Le disque a été produit par Joe Wax, un proche de Main Attrakionz, d’ailleurs présents ici. La pochette est un recyclage sans ambiguïté de celle du Tha Doggfather, de Snoop Dogg. Et les paroles, corsées, d’une misogynie éhontée, déclamées du point de vue du maquereau, plongent leurs racines aussi loin que chez Too Short. Rappeur métis (père ivoirien, mère juive) basé à Berkeley, 100s a beau n’avoir que 19 ans, c’est trois ou quatre générations de hip-hop californien insolent, pimp rap, g-funk, hyphy ou cloud rap, qu’il a digérées, avant de proposer cette mixtape très remarquée de la rentrée 2012.

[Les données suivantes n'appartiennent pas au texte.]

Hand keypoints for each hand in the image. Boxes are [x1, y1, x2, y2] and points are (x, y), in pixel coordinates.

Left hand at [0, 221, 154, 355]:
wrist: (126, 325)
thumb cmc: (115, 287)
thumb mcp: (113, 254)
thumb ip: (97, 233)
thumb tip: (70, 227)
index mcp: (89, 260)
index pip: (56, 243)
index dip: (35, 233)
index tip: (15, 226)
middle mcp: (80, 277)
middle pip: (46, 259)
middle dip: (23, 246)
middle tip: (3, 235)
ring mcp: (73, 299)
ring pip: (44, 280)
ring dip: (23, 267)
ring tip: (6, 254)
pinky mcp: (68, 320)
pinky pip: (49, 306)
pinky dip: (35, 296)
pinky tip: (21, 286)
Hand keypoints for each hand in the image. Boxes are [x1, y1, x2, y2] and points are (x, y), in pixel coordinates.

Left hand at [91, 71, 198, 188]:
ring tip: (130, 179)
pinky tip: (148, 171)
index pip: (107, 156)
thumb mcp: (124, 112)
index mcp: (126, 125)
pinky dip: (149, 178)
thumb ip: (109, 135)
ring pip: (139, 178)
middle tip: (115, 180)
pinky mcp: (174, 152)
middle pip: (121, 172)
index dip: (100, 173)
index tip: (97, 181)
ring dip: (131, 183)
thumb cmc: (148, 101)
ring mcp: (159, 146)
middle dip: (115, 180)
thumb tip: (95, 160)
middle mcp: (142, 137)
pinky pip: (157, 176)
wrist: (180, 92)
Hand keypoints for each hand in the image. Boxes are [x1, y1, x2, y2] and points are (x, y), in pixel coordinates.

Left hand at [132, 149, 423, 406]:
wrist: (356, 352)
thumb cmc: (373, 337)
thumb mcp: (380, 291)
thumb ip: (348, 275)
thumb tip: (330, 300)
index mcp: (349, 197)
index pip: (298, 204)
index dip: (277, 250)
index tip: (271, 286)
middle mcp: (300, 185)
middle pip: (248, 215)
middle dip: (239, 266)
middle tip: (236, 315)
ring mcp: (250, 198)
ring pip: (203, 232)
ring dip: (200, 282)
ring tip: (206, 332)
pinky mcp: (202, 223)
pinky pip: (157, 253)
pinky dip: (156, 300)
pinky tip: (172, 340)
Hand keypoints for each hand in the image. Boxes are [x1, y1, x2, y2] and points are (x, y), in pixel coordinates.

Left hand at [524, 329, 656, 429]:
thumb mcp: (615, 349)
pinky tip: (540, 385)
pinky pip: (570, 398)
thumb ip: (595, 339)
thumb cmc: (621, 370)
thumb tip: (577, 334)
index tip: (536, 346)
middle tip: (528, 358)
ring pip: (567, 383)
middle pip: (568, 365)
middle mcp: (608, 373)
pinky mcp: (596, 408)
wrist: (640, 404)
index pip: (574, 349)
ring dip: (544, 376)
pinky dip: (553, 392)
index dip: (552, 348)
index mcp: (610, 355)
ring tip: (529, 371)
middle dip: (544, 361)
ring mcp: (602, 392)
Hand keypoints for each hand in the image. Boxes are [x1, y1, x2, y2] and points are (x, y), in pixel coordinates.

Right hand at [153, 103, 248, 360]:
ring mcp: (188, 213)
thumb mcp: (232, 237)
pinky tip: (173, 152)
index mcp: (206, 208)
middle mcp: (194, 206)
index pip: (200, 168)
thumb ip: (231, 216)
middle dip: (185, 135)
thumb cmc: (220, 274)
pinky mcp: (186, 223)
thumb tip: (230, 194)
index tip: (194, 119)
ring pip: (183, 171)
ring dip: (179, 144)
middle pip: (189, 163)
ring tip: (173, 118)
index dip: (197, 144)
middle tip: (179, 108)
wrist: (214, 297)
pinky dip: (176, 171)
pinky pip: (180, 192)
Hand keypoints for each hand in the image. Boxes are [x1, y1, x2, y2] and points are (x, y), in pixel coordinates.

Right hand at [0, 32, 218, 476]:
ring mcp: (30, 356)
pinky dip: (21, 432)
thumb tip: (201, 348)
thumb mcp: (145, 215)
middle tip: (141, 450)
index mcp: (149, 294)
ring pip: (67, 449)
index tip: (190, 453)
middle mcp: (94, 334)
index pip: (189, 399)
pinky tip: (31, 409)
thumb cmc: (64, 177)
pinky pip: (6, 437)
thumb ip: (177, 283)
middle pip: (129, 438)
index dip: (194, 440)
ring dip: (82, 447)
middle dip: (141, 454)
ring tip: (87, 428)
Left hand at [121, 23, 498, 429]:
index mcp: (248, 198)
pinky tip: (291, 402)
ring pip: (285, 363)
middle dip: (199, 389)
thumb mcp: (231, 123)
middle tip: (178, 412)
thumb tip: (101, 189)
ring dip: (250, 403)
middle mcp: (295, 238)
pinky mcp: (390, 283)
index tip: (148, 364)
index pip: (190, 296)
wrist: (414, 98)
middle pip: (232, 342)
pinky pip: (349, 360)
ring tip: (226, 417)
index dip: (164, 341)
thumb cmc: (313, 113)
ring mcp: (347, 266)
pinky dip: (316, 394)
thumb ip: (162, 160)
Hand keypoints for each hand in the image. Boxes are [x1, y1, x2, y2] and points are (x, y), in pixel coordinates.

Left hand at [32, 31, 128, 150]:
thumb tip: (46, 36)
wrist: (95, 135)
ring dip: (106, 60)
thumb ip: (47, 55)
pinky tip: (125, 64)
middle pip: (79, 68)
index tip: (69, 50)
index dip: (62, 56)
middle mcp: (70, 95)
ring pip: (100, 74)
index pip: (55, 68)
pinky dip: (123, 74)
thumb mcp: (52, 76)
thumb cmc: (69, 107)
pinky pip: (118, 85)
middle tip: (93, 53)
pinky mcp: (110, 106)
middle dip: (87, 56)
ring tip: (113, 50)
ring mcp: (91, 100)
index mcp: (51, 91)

Les rythmes effacés et les sons feutrés du cloud rap sont massivement présents sur l’album. C’est le cas sur « My Activator », où ils sont équilibrés par le flow rapide de 100s, plus loin sur « Land of the Laced », « ’92 Gator », « Power », « Another 1 Goes Down », et naturellement sur « Passion », le titre commun avec Main Attrakionz. D’autres titres jouent au contraire, avec succès, d’une électronique relevée, héritière probable du hyphy local, comme le torride « Brick $ell Phone », ce cas d’école en matière de sexisme dans le rap qu’est « Push the Line », un « ‘Bout That Life », accompagné par les raps coquins de Chippy Nonstop, et surtout, le minimaliste mais redoutablement bon « Slow Drip ». Le passif g-funk se manifeste aussi, quoique brièvement et de manière biaisée, à travers le chaleureux instrumental d’une « Outro » produite par Ryan Hemsworth. Et ailleurs, 100s et Joe Wax s’aventurent bien au-delà de leurs bases californiennes, comme avec le clin d’œil booty rap de « 1999 », ou encore avec un « Ice Cold Island » auto-tuné qui tourne carrément dancehall.
On peut s’amuser à détecter et recenser les références à tel ou tel sous-genre avec les beats de Ice Cold Perm. Ce disque, toutefois, appartient d’abord à un seul homme : 100s lui-même. Dosant ses featurings, d’un flow versatile, sans tache, sûr de lui et à l’aise sur tous les rythmes, le jeune rappeur en est la principale attraction. Il surpasse des beats qui, à l’outro et à un suave (mais plutôt raté) « Closer » près, sonnent parfois trop durs, trop froids, trop modernes, se distinguant en cela de l’héritage californien et du son généralement riche et ensoleillé de la West Coast. Quelles que soient les fondations sur lesquelles cet Ice Cold Perm s’est bâti, son principal mérite est de révéler pleinement, clé en main, une nouvelle voix, une nouvelle direction, un jeune talent déjà parvenu à maturité.